▶ Records from a dataset
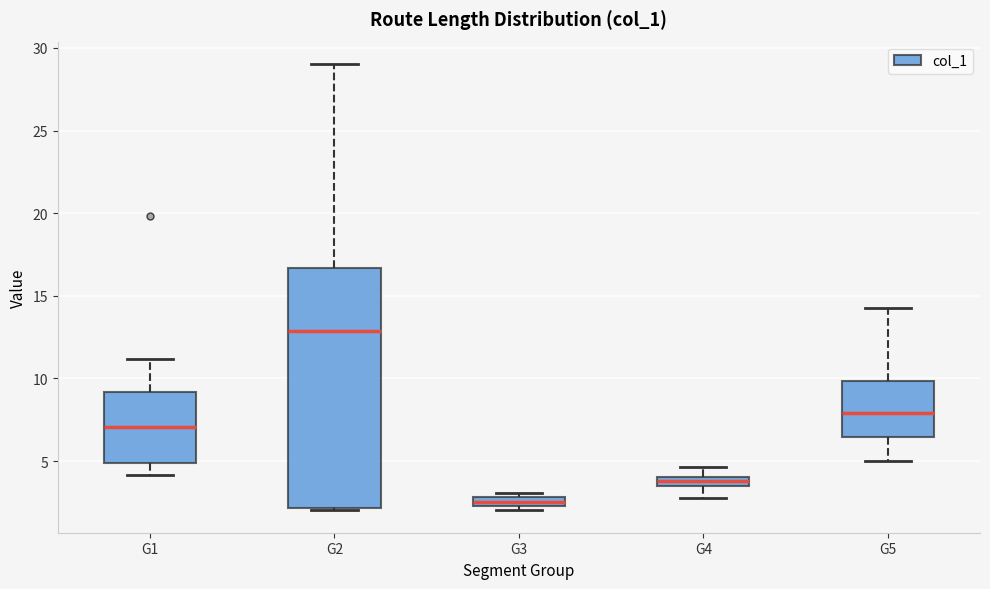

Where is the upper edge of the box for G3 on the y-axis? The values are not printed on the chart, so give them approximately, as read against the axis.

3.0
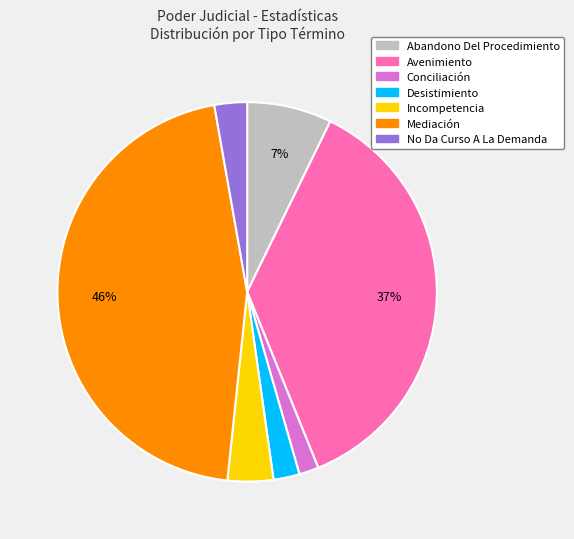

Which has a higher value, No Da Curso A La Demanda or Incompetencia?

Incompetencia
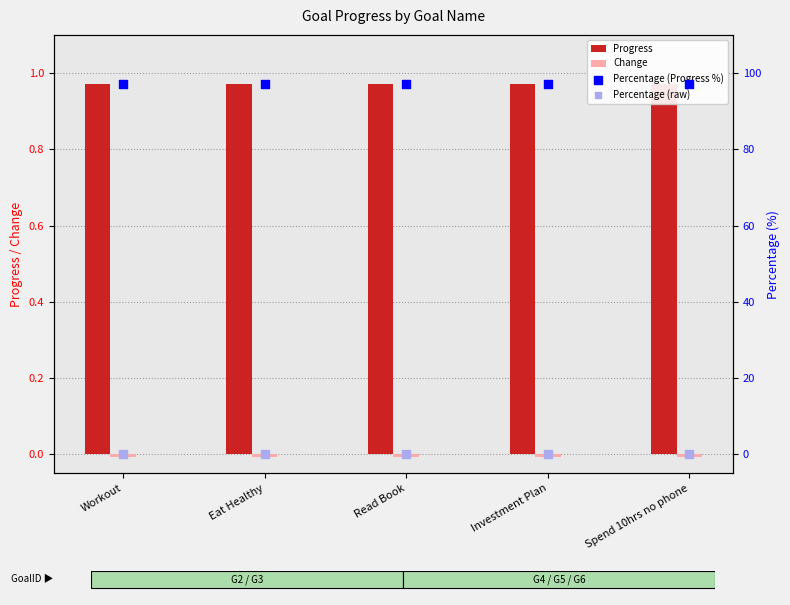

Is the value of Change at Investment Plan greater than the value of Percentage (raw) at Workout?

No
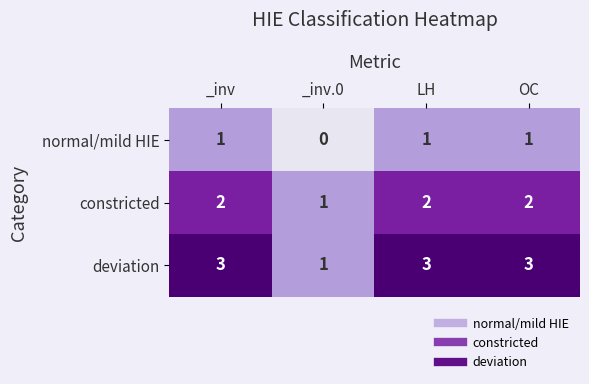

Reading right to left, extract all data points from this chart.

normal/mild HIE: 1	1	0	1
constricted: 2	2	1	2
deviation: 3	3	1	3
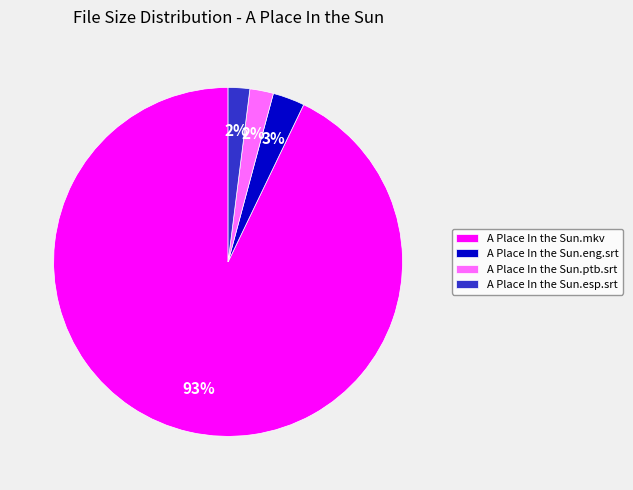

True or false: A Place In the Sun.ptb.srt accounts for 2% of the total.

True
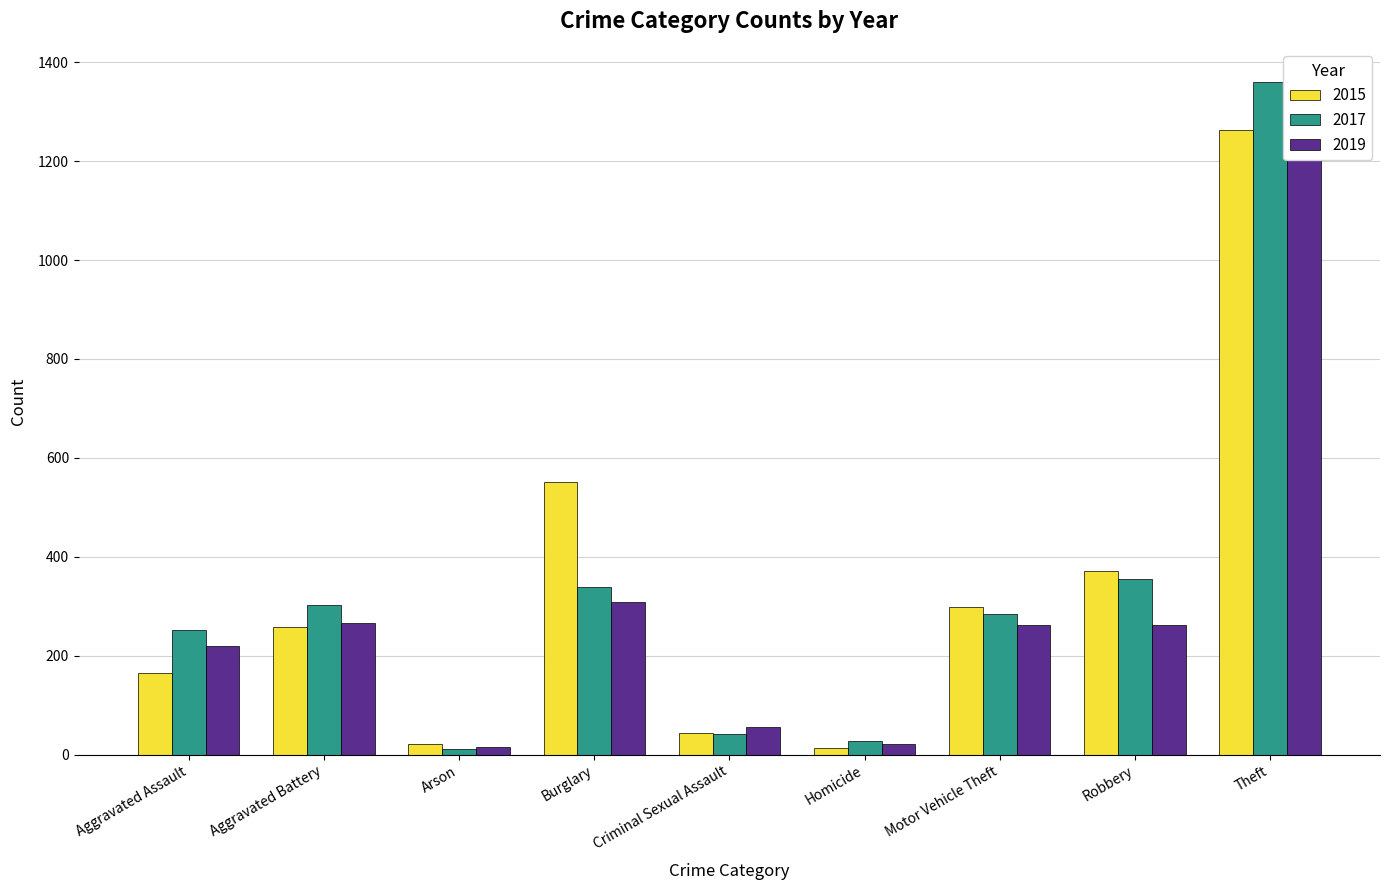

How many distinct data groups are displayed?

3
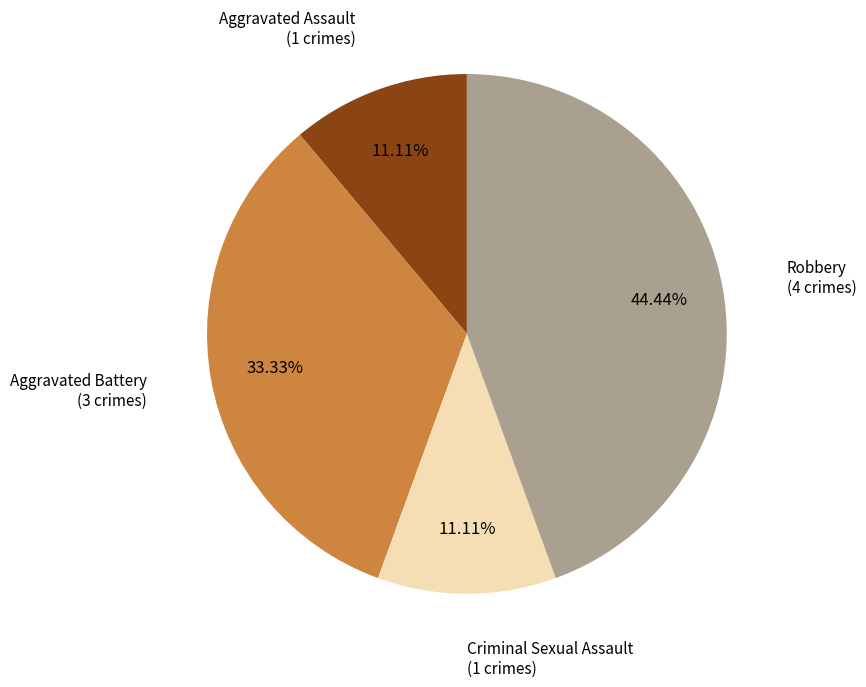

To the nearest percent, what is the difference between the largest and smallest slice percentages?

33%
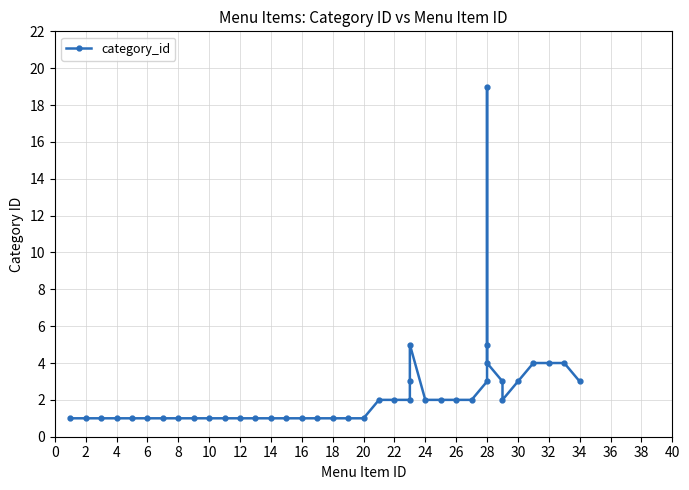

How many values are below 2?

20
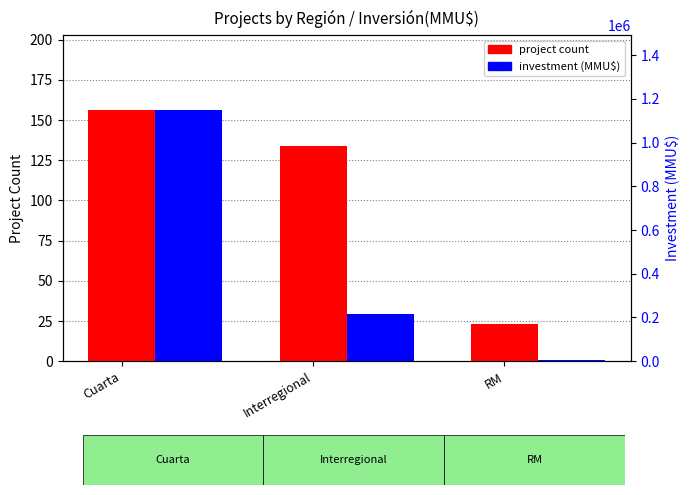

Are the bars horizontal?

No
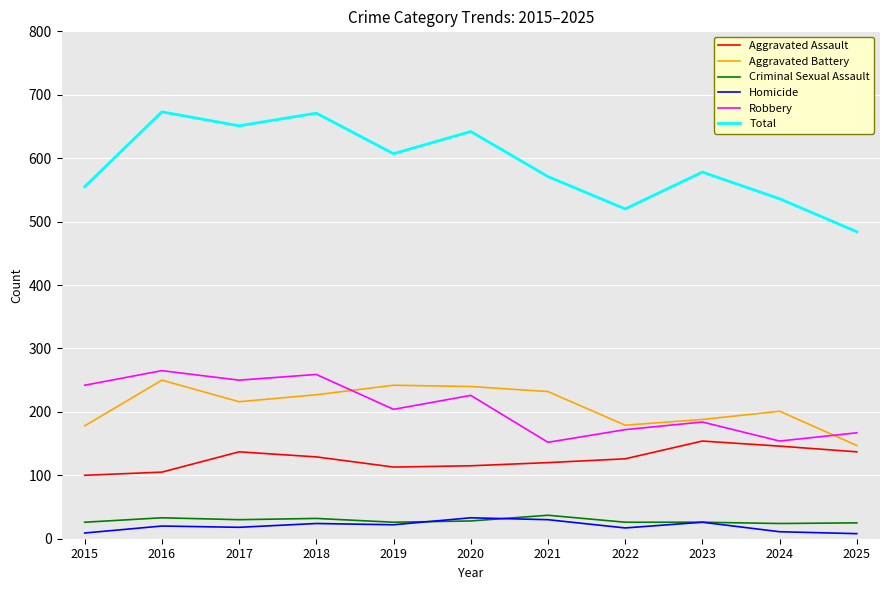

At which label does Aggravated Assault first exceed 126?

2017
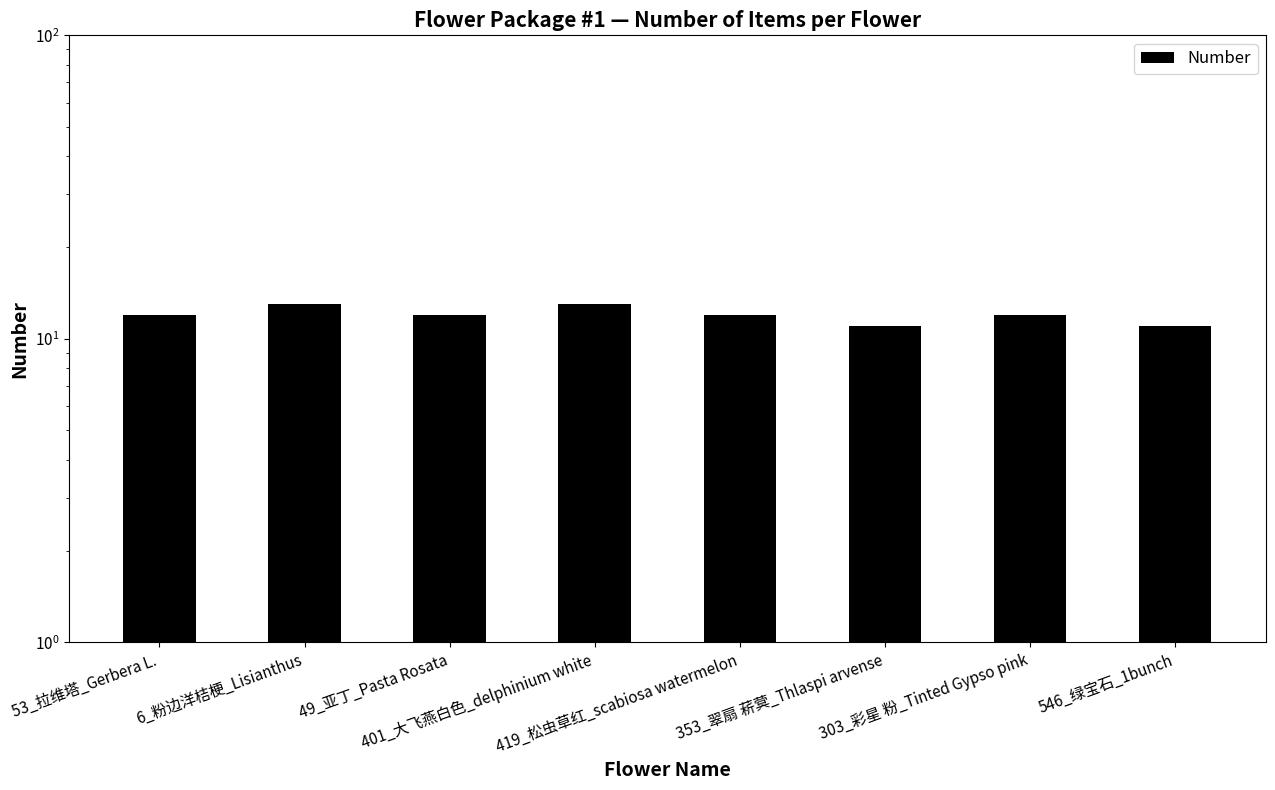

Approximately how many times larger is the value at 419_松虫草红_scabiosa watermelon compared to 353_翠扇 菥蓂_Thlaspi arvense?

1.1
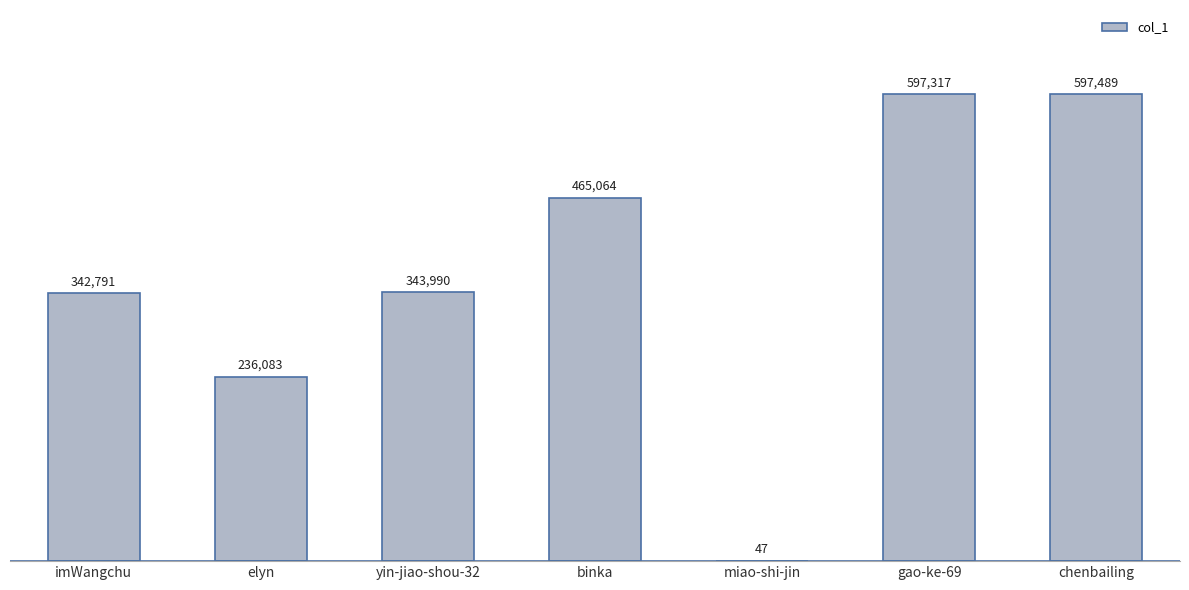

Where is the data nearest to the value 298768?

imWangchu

▶ INSTRUCTIONS FOR THE TASK
Render the material as a JSON list of strings, one string per line, starting at the line that contains "At which label" and ending at the last line of the material. Skip blank lines and leave the pictures out.

▶ RESULT BELOW
[
  "At which label does Aggravated Assault first exceed 126?",
  "2017",
  "Approximately how many times larger is the value at 419_松虫草红_scabiosa watermelon compared to 353_翠扇 菥蓂_Thlaspi arvense?",
  "1.1",
  "Where is the data nearest to the value 298768?",
  "imWangchu"
]